This kind of “senseless” violence is a common occurrence for idealistic Whites who have romantic notions of traveling the world and experiencing other cultures. They are carried along by the idea that “we are all the same” until they meet head on with the brutal reality of this pernicious egalitarian myth:
The two American bicyclists killed in an attack in Tajikistan on Sunday were a couple from Washington, D.C., who quit their jobs to bike around the globe.
The couple, Jay Austin and Lauren Geoghegan, both 29, had been on the road for just over a year.
On their blog, they described the kindness and generosity of strangers around the world as they biked through Africa, Europe and central Asia.
There were hard days, setbacks and acts of cruelty, too — strangers who tried to run them off the road, or push them off their bikes.
But Austin wrote in April: “Badness exists, sure, but even that’s quite rare. By and large, humans are kind. Self-interested sometimes, myopic sometimes, but kind. Generous and wonderful and kind. No greater revelation has come from our journey than this.”

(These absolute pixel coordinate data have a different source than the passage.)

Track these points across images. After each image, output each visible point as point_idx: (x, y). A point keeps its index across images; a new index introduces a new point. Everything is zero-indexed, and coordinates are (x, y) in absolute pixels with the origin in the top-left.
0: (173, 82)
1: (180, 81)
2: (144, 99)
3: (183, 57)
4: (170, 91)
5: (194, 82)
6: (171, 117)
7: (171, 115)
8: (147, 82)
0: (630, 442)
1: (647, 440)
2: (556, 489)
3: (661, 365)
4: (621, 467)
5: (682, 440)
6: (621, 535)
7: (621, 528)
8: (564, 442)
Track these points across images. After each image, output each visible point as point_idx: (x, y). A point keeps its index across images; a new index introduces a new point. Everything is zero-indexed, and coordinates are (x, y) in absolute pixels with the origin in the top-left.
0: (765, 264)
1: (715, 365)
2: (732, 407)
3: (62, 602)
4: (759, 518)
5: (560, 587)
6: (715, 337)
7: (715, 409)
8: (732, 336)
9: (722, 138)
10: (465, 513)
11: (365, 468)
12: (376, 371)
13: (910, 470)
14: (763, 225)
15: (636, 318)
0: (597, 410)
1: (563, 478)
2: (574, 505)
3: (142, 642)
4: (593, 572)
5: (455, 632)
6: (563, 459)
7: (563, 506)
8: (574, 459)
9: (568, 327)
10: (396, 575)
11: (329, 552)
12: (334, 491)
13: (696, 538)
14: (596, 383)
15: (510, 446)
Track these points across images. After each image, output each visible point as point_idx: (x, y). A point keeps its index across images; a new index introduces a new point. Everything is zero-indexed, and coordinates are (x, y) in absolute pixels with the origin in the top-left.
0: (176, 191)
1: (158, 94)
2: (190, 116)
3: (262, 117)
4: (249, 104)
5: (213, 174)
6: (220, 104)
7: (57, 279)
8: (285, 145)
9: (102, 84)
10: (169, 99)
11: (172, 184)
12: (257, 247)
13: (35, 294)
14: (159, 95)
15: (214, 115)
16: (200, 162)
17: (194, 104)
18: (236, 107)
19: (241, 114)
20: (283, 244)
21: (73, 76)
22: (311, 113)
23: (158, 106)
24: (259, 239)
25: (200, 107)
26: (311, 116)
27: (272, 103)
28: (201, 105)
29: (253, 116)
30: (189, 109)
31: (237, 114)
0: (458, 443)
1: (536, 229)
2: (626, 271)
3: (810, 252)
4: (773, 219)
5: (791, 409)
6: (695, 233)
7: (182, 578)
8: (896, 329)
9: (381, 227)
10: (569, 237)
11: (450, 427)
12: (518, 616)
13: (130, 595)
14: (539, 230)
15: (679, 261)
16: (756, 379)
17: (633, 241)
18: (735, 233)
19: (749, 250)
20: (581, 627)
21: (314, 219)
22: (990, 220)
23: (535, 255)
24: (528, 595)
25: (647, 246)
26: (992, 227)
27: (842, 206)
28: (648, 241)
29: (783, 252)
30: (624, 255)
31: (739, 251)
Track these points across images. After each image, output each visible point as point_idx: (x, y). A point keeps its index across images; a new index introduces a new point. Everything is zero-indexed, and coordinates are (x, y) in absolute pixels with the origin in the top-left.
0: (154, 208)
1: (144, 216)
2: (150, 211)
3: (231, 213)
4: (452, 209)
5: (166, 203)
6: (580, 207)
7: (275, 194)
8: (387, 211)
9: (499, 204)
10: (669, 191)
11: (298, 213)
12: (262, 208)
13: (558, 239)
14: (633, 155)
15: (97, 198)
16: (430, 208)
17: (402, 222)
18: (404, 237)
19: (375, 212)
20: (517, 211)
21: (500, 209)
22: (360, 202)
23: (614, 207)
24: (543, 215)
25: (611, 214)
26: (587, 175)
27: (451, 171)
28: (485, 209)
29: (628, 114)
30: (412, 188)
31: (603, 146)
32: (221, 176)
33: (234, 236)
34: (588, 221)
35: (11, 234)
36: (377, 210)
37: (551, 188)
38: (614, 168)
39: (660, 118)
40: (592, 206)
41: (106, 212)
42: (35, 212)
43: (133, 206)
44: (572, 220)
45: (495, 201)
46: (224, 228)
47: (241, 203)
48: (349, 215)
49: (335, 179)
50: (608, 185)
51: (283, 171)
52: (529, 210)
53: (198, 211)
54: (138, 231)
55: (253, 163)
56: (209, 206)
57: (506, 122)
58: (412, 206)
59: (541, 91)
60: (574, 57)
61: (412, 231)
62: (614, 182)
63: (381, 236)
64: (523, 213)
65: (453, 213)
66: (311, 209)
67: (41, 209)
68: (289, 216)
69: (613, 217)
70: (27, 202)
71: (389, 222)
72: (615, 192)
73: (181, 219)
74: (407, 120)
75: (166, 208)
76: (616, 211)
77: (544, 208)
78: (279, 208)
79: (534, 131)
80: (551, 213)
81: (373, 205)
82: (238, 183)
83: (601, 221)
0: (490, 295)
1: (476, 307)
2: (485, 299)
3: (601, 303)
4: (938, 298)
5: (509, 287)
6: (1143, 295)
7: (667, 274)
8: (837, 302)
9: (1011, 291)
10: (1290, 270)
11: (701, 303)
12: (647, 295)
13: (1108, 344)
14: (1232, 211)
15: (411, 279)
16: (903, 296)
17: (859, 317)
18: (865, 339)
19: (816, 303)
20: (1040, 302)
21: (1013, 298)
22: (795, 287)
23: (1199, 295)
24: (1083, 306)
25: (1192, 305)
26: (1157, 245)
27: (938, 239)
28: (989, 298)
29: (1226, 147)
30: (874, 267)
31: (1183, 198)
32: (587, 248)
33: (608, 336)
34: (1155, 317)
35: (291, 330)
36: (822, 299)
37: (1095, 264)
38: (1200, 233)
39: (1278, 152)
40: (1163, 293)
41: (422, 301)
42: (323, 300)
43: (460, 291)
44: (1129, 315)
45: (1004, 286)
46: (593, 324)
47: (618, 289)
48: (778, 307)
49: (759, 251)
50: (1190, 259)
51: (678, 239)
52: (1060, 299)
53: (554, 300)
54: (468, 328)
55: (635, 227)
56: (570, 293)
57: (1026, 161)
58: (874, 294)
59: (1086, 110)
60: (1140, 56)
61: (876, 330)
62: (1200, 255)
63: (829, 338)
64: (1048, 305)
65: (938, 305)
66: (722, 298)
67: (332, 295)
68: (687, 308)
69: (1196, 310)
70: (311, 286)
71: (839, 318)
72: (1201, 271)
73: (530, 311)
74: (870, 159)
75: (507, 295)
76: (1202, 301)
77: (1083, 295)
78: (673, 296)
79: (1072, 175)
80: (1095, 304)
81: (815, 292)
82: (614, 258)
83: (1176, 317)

The Islamic State has claimed responsibility for the brutal attack that ended their lives, as well as the lives of two other foreign bicyclists. A car swerved to hit a group of seven bicyclists; assailants then jumped from the car and stabbed the bikers with knives. Three of the bicyclists survived the attack, which the State Department condemned as “senseless.”
These murders refute the idea that “badness” in the Third World is “rare”; in fact, it’s quite common. Non-Whites see White tourists like this couple as cash cows, and they are often on their best behavior around them to seek whatever crumbs fall from the cake. Because of this, they often treat White outsiders much better than they would treat each other, but the White tourists don’t see this – nor do they want to.
Luckily, because of unrestricted immigration from the Third World, idealistic young White people no longer need to travel to these far away lands–they can experience Third World violence in most American and European cities without leaving home.